** Opening Exercise input block **

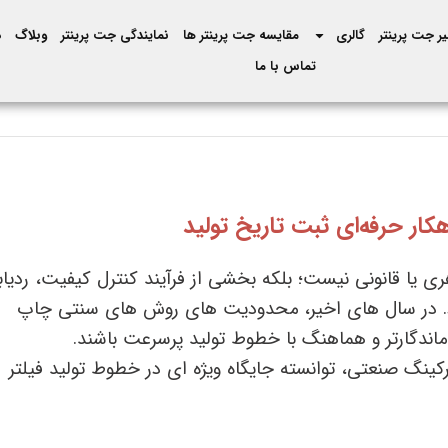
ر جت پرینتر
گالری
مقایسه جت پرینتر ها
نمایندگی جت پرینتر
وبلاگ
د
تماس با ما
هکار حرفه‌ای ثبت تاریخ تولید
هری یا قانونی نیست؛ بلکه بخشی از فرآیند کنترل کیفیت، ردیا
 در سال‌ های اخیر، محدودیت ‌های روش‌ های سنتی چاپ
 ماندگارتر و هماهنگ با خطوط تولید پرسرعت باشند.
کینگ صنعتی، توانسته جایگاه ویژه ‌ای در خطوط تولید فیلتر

** Closing Exercise input block **

▸ How to complete this task
Please output the material above again, exactly, and omit every image.

▸ Task result
ر جت پرینتر
گالری
مقایسه جت پرینتر ها
نمایندگی جت پرینتر
وبلاگ
د
تماس با ما
هکار حرفه‌ای ثبت تاریخ تولید
هری یا قانونی نیست؛ بلکه بخشی از فرآیند کنترل کیفیت، ردیا
 در سال‌ های اخیر، محدودیت ‌های روش‌ های سنتی چاپ
 ماندگارتر و هماهنگ با خطوط تولید پرسرعت باشند.
کینگ صنعتی، توانسته جایگاه ویژه ‌ای در خطوط تولید فیلتر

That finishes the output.